A 3-month-old infant is being treated with a Pavlik harness for developmental dysplasia of the hip (DDH). At the 2-week follow-up, the mother reports the infant is not kicking the left leg as much. On examination, the infant exhibits absent active knee extension on the left. What is the most appropriate next step in management?

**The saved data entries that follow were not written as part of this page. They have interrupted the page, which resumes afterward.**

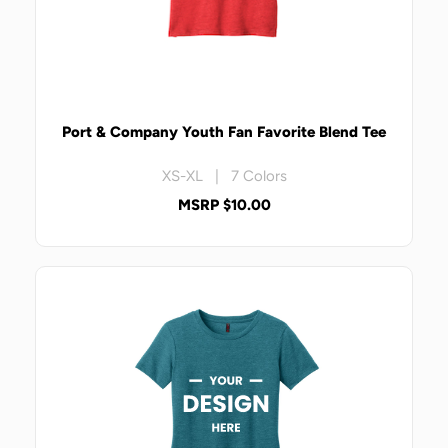
Port & Company Youth Fan Favorite Blend Tee
XS-XL | 7 Colors
MSRP $10.00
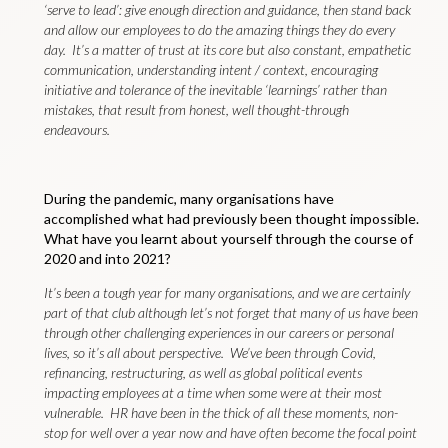
‘serve to lead’: give enough direction and guidance, then stand back
and allow our employees to do the amazing things they do every
day. It’s a matter of trust at its core but also constant, empathetic
communication, understanding intent / context, encouraging
initiative and tolerance of the inevitable ‘learnings’ rather than
mistakes, that result from honest, well thought-through
endeavours.
During the pandemic, many organisations have
accomplished what had previously been thought impossible.
What have you learnt about yourself through the course of
2020 and into 2021?
It’s been a tough year for many organisations, and we are certainly
part of that club although let’s not forget that many of us have been
through other challenging experiences in our careers or personal
lives, so it’s all about perspective. We’ve been through Covid,
refinancing, restructuring, as well as global political events
impacting employees at a time when some were at their most
vulnerable. HR have been in the thick of all these moments, non-
stop for well over a year now and have often become the focal point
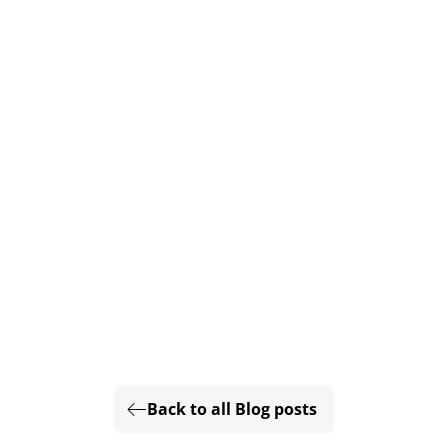
Back to all Blog posts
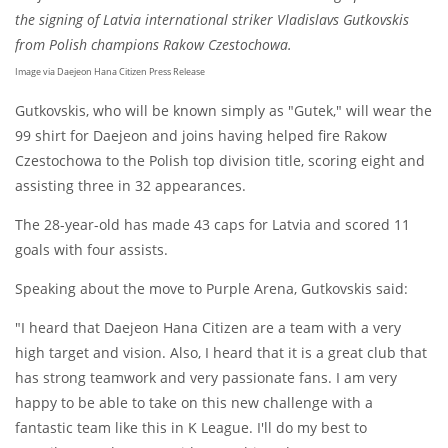
the signing of Latvia international striker Vladislavs Gutkovskis
from Polish champions Rakow Czestochowa.
Image via Daejeon Hana Citizen Press Release
Gutkovskis, who will be known simply as "Gutek," will wear the
99 shirt for Daejeon and joins having helped fire Rakow
Czestochowa to the Polish top division title, scoring eight and
assisting three in 32 appearances.
The 28-year-old has made 43 caps for Latvia and scored 11
goals with four assists.
Speaking about the move to Purple Arena, Gutkovskis said:
"I heard that Daejeon Hana Citizen are a team with a very
high target and vision. Also, I heard that it is a great club that
has strong teamwork and very passionate fans. I am very
happy to be able to take on this new challenge with a
fantastic team like this in K League. I'll do my best to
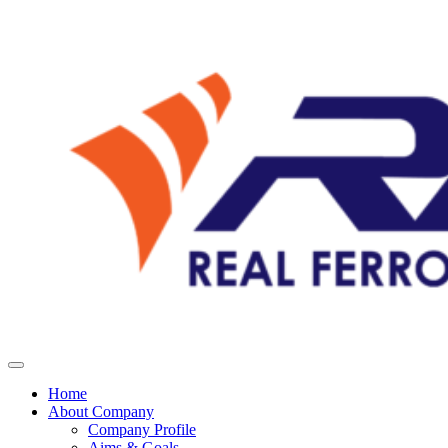
Home
About Company
Company Profile
Aims & Goals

. Adjust the anterior straps to increase hip flexion
. Adjust the posterior straps to increase hip abduction
. Remove the harness for a period of rest and observation
. Switch immediately to a rigid abduction orthosis (e.g., Rhino cruiser)
. Perform a closed reduction and application of a spica cast

Correct Answer & Explanation

. Remove the harness for a period of rest and observation


Explanation

Decreased active knee extension in a Pavlik harness is the classic presentation of a femoral nerve palsy, typically caused by excessive hip flexion. The harness must be removed immediately to allow for neurologic recovery, which usually occurs within a few weeks.

Question 1359

Topic: Pediatric Hip
An 8-year-old boy is diagnosed with Legg-Calvé-Perthes disease. Radiographs demonstrate exactly 50% loss of lateral pillar height. According to the Herring lateral pillar classification and patient age, which treatment has been shown to provide the best long-term radiographic outcome (Stulberg I or II)?
. Strict weight-bearing restriction and crutches
. Physical therapy focusing on abduction exercises
. Surgical containment (e.g., femoral or pelvic osteotomy)
. Observation with serial radiographs
. Botulinum toxin injection to the adductors

Correct Answer & Explanation

. Surgical containment (e.g., femoral or pelvic osteotomy)


Explanation

This patient has Herring Group B/C border disease. Multicenter prospective studies have shown that children over 8 years of age at the onset of symptoms with Herring Group B or B/C border hips have significantly better radiographic outcomes with surgical containment compared to nonoperative treatment.

Question 1360

Topic: Pediatric Hip

A 6-week-old female is treated with a Pavlik harness for developmental dysplasia of the hip (DDH). At the 3-week follow-up, she exhibits decreased active extension of the knee on the affected side but cries when the leg is manipulated. What is the most likely cause of this clinical finding?

. Femoral nerve palsy
. Sciatic nerve palsy
. Obturator nerve palsy
. Avascular necrosis of the femoral head
. Missed patellar dislocation

Correct Answer & Explanation

. Femoral nerve palsy


Explanation

Femoral nerve palsy is a known complication of Pavlik harness treatment, typically resulting from excessive hyperflexion of the hip. Treatment involves adjusting the anterior straps to decrease hip flexion, which usually leads to spontaneous resolution of the palsy.